Изменить размер шрифта - +
Козырьком подносит он ко лбу загрубевшую ладонь и, словно полководец, обозревает вытянутые по ниточке грядки, изящными террасками взбегающие на холмик, декоративно заросший мхом альпинарий, дышащую теплом преющую кучку компоста, подвязанный старыми капроновыми чулками и вьющийся по стенам плющ, — смотрит на создание рук своих, как художник на законченную картину, которая, увы, еще не радовала чужих глаз. Тут из подсознания, из тех времен, когда садовод листал не только «Садоводство», всплывают слова Антуана де Сент-Экзюпери: «Существует только одна подлинная ценность — связь человека с человеком», — и он, нащупав двухкопеечную монету, бредет к телефонной будке.

— Что?! К тебе? В сад? Я?! — не верит, своим ушам приятель. — Разумеется, я рад, благодарен, всеми четырьмя за… Но… как раз подвернул лодыжку, чтоб ее!

Садовод уныло заверяет, что нуждается только в его моральной помощи, и пересказывает своими словами афоризм Экзюпери.

Приятель еще больше пугается и признается, что лодыжка у него не подвернута, а раздроблена.

— Ясно, ясно, — обрывает его садовод. — Поспеши!

И приятель приезжает. На всякий случай его лодыжка обмотана носовым платком, а в руках — ничего: он как бы подчеркивает свое бескорыстие — ни авосек, ни рюкзака… Однако внутренний карман пиджака подозрительно вспух, и доносящееся из него шуршание свидетельствует, что туда затолканы два бумажных продуктовых пакета.

Садовод встречает приятеля крепким, крестьянским рукопожатием. Услыхав шуршание, он отдергивает руку и подозрительно всматривается в оттопыренный лацкан пиджака приятеля. Гость замирает и даже перестает дышать.

— Пошли, — подталкивает его успокоившийся хозяин, — в мою фазенду.

Тут наступает первое прекрасное мгновение в его унылой, отшельнической жизни.

— Бобы, — торжественно протягивает он руку в сторону изгороди.

— Бобы? — считает нужным удивиться гость. Он наконец понимает, что от него требуется. — Это же надо! Бобы! Кто бы мог подумать!

Садовод снисходительно улыбается.

— Моя собственная разновидность, — словно нехотя объясняет он. — Кое-какие отличия от обычных среднеевропейских: у моих стебель короче и тоньше, зато стручок больше, поплоше и круче выгнут. Если хорошенько всмотреться — напоминает турецкий ятаган.

— Ух ты! — ахает гость. — Можно попробовать?

— Пробуй, — милостиво разрешает хозяин фазенды и, едва не теряя сознания, видит, что гость вместе со стручком выдирает весь стебель!

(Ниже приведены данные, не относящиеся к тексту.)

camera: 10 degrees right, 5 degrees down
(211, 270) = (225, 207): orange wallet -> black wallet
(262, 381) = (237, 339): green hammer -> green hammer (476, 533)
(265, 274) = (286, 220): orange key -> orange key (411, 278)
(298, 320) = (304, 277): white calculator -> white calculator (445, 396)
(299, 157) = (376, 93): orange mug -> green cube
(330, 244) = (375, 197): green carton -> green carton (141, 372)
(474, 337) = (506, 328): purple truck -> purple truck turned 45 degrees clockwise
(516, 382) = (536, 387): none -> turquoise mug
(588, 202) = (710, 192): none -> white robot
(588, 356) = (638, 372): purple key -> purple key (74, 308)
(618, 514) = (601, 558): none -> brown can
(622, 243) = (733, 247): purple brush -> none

— И в самом деле… что-то мусульманское… — хвалит приятель, раскусив боб и быстро выплюнув его.

— А это укроп, — торопится отвести гостя от бобов хозяин.

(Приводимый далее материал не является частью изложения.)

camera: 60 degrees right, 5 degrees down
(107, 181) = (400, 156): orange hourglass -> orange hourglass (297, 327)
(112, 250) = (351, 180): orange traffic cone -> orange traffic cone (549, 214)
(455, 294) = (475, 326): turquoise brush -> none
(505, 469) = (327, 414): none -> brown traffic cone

— Укроп? Да брось ты! Я думал — хвощ. Или полынь… Ух! Оказывается — укроп! Откуда он у тебя? Из какого-нибудь Восточного Пакистана?

Хозяин весело смеется. Это второе прекрасное мгновение в его жизни.

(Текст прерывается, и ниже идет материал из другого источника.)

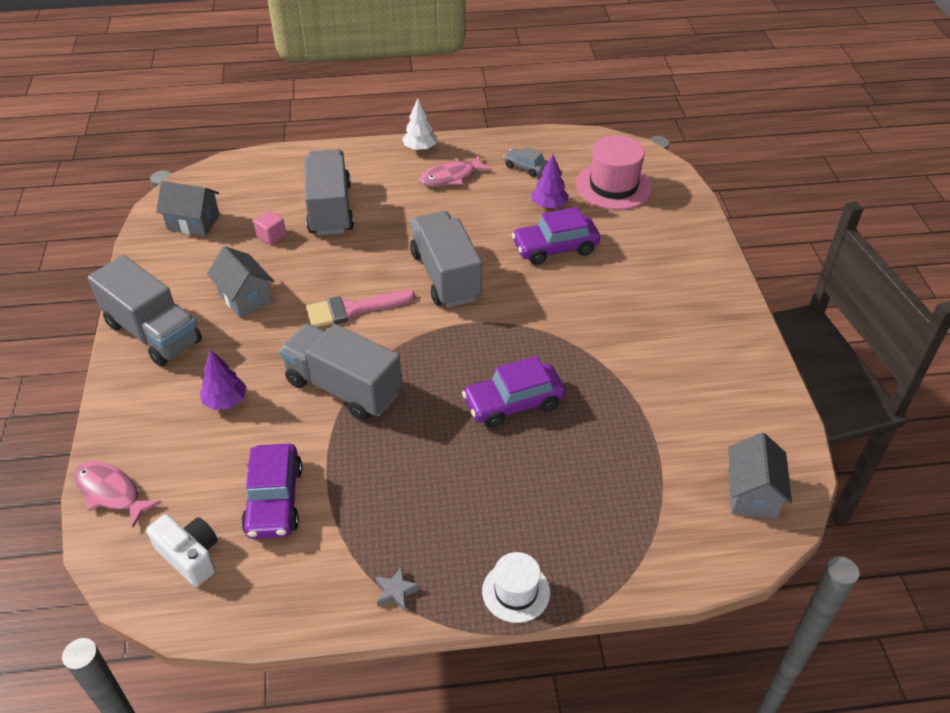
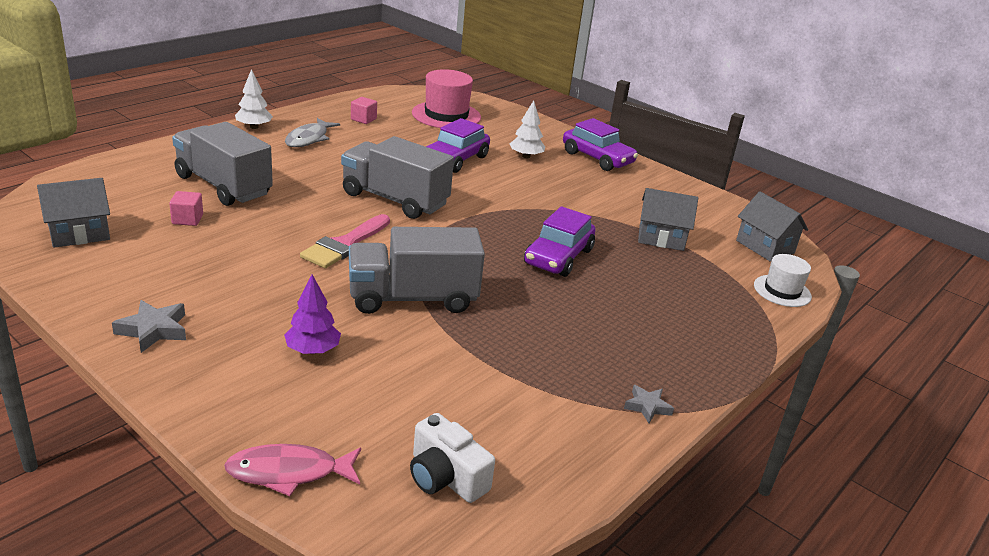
camera: 45 degrees left, 15 degrees down
(153, 333) = (153, 330): grey truck -> grey star
(190, 556) = (445, 477): white camera -> white camera turned 135 degrees counterclockwise
(245, 298) = (223, 270): grey house -> grey house (661, 238)
(274, 500) = (464, 398): purple car -> purple car (597, 158)
(451, 177) = (309, 139): pink fish -> grey fish
(516, 592) = (721, 363): white hat -> white hat (782, 291)
(525, 167) = (363, 119): grey car -> pink cube
(549, 205) = (415, 137): purple tree -> none
(632, 269) = (526, 156): none -> white tree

— Из какого Пакистана! Из матушкиной деревни. Правда, удобряю я его особым, секретным, то есть личным, способом…

— А, — только и может вымолвить приятель и пятится подальше от лично-секретного укропа.

— А это — тротуарные плитки, — постукивает хозяин каблуком по цементным квадратикам. — Я их на собственном горбу одиннадцать километров пер.

— И правда — плитки… Ох-ох-ох! А я-то думал… думал… — ничего не может придумать гость.

Так ничего не соображать и ахать суждено ему час или полтора:

— Дыня?! Ого! А я думал, поросенок лежит… Редиска? Поздняя? Ну и ну, совсем как ранняя!.